Common joint supplement may accelerate Alzheimer's disease progression

New research has found an association between taking glucosamine, a popular over-the-counter supplement used for joint pain, and a higher likelihood of progressing from mild cognitive impairment to Alzheimer's disease.

The finding by University of Florida neuroscientists is based on a large retrospective analysis of patients' records as well as supporting data from advanced imaging technology used to scan human brain specimens and Alzheimer's disease mouse models.

While the results are preliminary and require validation in a human clinical trial, they provide yet another piece of a much bigger mechanistic picture involving metabolic dysregulation and neurodegeneration, according to the study published today in Nature Metabolism.

In the United States, there are about 7 million people living with Alzheimer's and millions more with related dementias such as Lewy body or frontotemporal dementia. A lot of these people actively take an over-the-counter supplement that could be making their disease progression worse."

Ramon Sun, Ph.D., senior author, director of the Center for Advanced Spatial Biomolecule Research and associate director for innovation of UF's McKnight Brain Institute

As glucosamine is widely available and commonly used by seniors for joint health, researchers set out to investigate whether it could have any effect in Alzheimer's disease and related dementias, known as ADRD.

With collaborators Yi Guo, Ph.D., and Jiang Bian, Ph.D., the team used artificial intelligence to comb deidentified UF Health records from 2012 to 2024 for patients diagnosed with either ADRD or mild cognitive impairment, or MCI. They found that a significant proportion - 8% - of both types of patients reported taking glucosamine: 1,896 with ADRD and 2,750 with MCI.

After controlling for age, sex and demographics, the analysis showed that glucosamine use was associated with a 25% higher likelihood of progression from mild cognitive impairment to dementia.

In addition, researchers found that taking glucosamine was associated with a 25% increase in mortality risk, or the likelihood of death within a specified time frame, among ADRD patients.
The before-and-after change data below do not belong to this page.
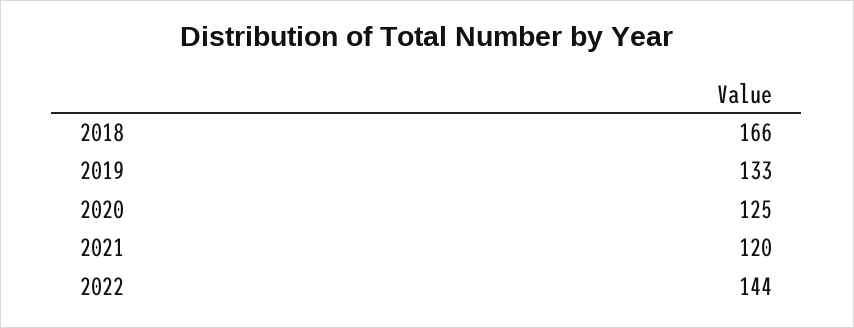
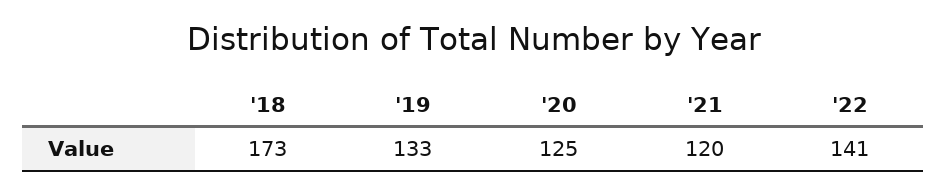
  {
-   "2018": 166,
+   "2018": 173,
    "2019": 133,
    "2020": 125,
    "2021": 120,
-   "2022": 144
+   "2022": 141
  }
For the MCI group, there was no such impact, suggesting the impact of glucosamine may be greater in patients with established dementia.
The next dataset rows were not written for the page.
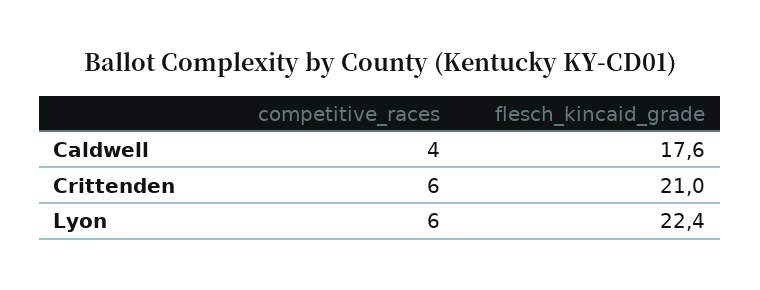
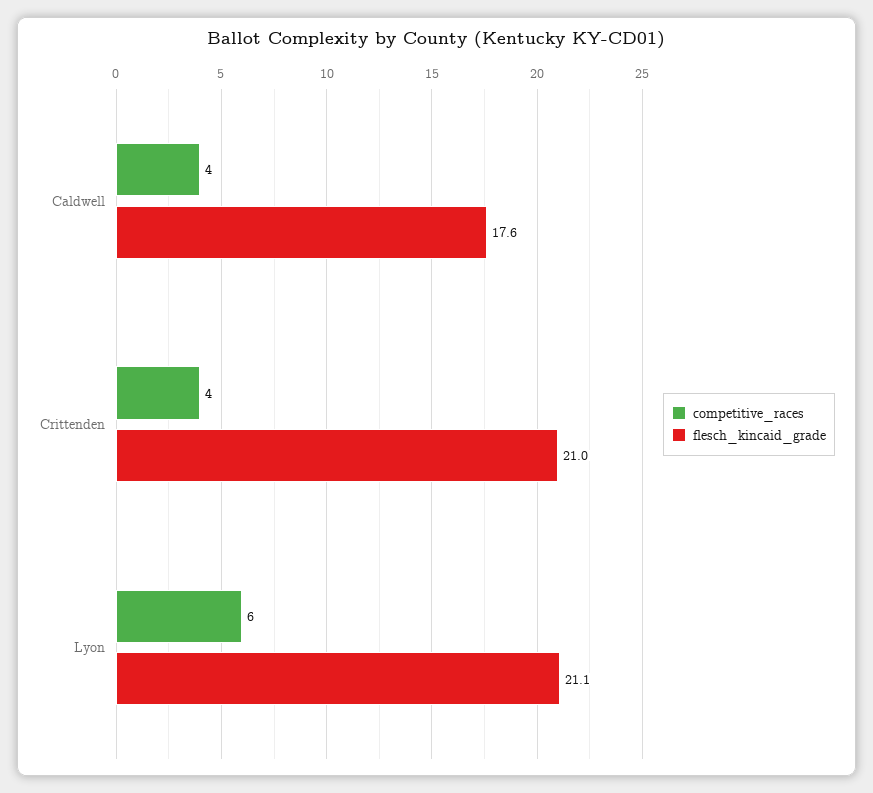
  {
    "competitive_races": {
      "Caldwell": 4,
-     "Crittenden": 6,
+     "Crittenden": 4,
      "Lyon": 6
    },
    "flesch_kincaid_grade": {
      "Caldwell": 17.6,
      "Crittenden": 21,
-     "Lyon": 22.4
+     "Lyon": 21.1
    }
  }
Notably, said Sun, researchers revealed that a metabolic process in which a protein and sugar-tagging pathway is overactive in Alzheimer's could be a new target for intervention.

"Our results suggest that altered metabolism is a significant contributor to Alzheimer's progression and, in addition, addressing the metabolic defect could be an important complement to approaches focused on Alzheimer's plaques and tangles," Sun said.

These new insights were made possible by powerful new spatial technology developed by Sun's lab.

"This technology allows us to examine thousands and thousands of molecules created when the body breaks down food or drugs and to uncover intricate pathways that otherwise would stay hidden," Sun said.

To peer more deeply into these pathways, the research team focused on glucosamine, a naturally occurring sugar-related molecule that can cross the blood-brain barrier and feed into pathways that build complex sugar structures on proteins. In supplements, it can be made from substances such as shellfish shells or corn.

The findings suggest that glucosamine's impact may depend on biological context, with the Alzheimer's brain appearing more vulnerable to this metabolic pathway than the nondiseased brain, said Matt Gentry, Ph.D., chair of UF's Department of Biochemistry and Molecular Biology and a study co-author.

"The electronic health record data are very provocative," Gentry said. "While it's an association and not proof of causality, it does raise an important clinical question that now deserves much more attention."

In genetically modified mice, the research team showed that glucosamine significantly increased the attachment of sugar residues to proteins in cells. Deficits in "social memory" - or memory of recognition - worsened in glucosamine-treated mice. Conversely, when researchers chemically suppressed this attachment process, memory improved.

Then, in collaboration with Stefan Prokop, M.D., the team found significantly increased sugar attachment in Alzheimer's brain specimens from the UF Neuromedicine Brain and Tissue Bank compared with normal controls. Taken together, these results suggest that such metabolic dysfunction is not simply a secondary aspect of Alzheimer's pathology but a contributing driver, they reported.

"Proteins are the cell's molecular machines, and many of them need sugar tags added in just the right way to fold correctly, travel to the right place and do their jobs," Gentry said. "What we found in Alzheimer's is that this sugar-tagging system appears to be overactive. The Alzheimer's brain is adding too many of these sugar structures, and this seems to contribute to the disease rather than protect against it."